Glenn D. Lowry, the museum's director, said: "We leave programming open to
our partners. We want a level of independence, because that's what's going
to produce the best music."
Independence, of course, costs money, and there is less of that at
Summergarden than there was in the days when Mobil Oil was the regular
sponsor. The museum will not comment on the current cost of financing the
series, but one could speculate that Mr. Sachs's Juilliard students come
somewhat cheaper than, say, Sonny Rollins (who gave a solo performance at
Summergarden in 1985). For the students, of course, one attraction is
getting paid at all; performances of the New Juilliard Ensemble at Juilliard
during the school year are, of course, viewed as part of their education,
and therefore unpaid.
A major force in the continuation of Summergarden was a longtime museum
employee named Ethel P. Shein, whose role at the institution seems to have
outstripped her various titles. Those included executive assistant to the
museum's last director, Richard E. Oldenburg, and director of special
programming and events. Her unofficial roles included "institutional memory"
and protector of Summergarden; a music lover, she not only helped continue
to find financing for the series after the corporations bowed out but was
instrumental in establishing the relationship to the Juilliard School. Shein
died in 2004; her memorial, established by the trustees, is the Ethel P.
Shein Fund for Music at MoMA, which will finance the series for the
foreseeable future.
Artistically, the addition of Jazz at Lincoln Center makes sense, bringing a
new energy and dimension to a series that had narrowed to one very specific
kind of music.
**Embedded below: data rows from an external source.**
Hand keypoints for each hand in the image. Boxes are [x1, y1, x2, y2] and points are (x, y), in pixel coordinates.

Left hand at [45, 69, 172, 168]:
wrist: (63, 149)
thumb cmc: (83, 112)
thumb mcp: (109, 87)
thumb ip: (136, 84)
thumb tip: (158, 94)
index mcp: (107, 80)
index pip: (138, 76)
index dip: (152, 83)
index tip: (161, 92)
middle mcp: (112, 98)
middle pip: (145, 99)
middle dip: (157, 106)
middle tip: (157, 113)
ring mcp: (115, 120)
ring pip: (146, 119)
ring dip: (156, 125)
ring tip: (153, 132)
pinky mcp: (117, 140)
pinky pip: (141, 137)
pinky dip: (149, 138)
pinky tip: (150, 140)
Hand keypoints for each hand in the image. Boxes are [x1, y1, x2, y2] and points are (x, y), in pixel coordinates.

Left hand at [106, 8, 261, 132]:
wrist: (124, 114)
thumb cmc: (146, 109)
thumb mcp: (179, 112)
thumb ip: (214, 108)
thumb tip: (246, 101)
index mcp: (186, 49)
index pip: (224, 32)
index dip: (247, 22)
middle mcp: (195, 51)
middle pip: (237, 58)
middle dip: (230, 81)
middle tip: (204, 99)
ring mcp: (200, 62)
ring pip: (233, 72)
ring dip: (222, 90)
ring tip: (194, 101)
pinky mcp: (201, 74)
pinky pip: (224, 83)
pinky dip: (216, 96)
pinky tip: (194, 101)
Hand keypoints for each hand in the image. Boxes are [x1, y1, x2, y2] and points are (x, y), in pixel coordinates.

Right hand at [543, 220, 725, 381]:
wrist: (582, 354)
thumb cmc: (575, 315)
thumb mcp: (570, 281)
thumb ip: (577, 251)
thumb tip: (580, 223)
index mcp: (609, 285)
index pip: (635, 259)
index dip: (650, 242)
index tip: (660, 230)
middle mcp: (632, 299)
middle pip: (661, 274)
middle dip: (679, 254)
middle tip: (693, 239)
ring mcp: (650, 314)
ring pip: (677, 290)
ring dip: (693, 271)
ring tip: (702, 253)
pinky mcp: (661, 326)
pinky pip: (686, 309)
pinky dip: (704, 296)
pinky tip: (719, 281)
Jazz at Lincoln Center is also able to work with the series's
programming flexibility; rather than years of lead time, the whole
collaboration came together in a matter of months.
For the museum, the most immediate concerns about the new series are the
logistics of putting on a show in the new garden. While the kinks are being
ironed out, the museum may even hope the concerts don't do too well at
first. Summergarden concerts were last presented here in 1999. (A strike
canceled the 2000 season, and the 2001 season was presented in Bryant Park,
as preparations began for the three-year renovation.) They were held twice
each, on Friday and Saturday nights. This year, each will be offered once,
on Sunday, with free tickets distributed starting at 5:30 and the garden
opening at 7 p.m. for an 8 o'clock concert.
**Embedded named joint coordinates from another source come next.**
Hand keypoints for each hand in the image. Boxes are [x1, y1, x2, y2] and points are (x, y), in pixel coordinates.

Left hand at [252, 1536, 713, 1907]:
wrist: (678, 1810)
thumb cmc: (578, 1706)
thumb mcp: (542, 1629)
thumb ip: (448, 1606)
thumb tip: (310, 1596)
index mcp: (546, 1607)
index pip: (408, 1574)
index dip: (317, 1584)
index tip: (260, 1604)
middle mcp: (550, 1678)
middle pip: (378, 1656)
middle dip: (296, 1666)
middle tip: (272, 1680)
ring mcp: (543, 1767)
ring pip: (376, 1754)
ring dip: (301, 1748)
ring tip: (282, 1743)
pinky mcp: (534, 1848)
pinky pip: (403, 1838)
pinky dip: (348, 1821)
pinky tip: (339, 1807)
"The advantage of Friday night was that we started right after the museum
closed," Mr. Sachs said. "I loved that we would get people who were not
necessarily a music audience. But the museum was terrified of that prospect
this year, because they've been getting 5,000 people a day. If they all came
out into the garden ..." His voice trailed off, conjuring the specter of
such masses in a space that for his concerts usually holds, he said, "crowds
numbering in the substantial hundreds."
Another, more concrete difficulty with holding concerts on Friday and
Saturday in the garden's new configuration is the Modern: the new restaurant
as successful as the museum that houses it. The south side of the garden,
where Mr. Sachs and his forces used to perform, now holds outdoor tables
full of diners. Concerts this summer will be played at the garden's western
end - the narrow side of its rectangle - against the glass wall of the
museum's new atrium. But at least on Sunday, when the restaurant is closed,
the musicians won't have to compete with the chink of glass and silverware
and the hum of conversation.
There are other basic logistical issues for Melanie Monios, who has been
Summergarden's production manager since 1989, to contend with. For the first
time, concerts won't be canceled in the event of rain; rather, they will be
moved indoors, to a space that will allow for about half the garden
audience. But setting up takes a couple of hours, so the decision to go out
or in will have to be made long before curtain time. And the sound system
has to be worked out.
"We know it's noisy," Ms. Monios said. "On the record. This is not an ideal
acoustic space. We're in the middle of Manhattan."
"Performing on Sunday," she added, "may help."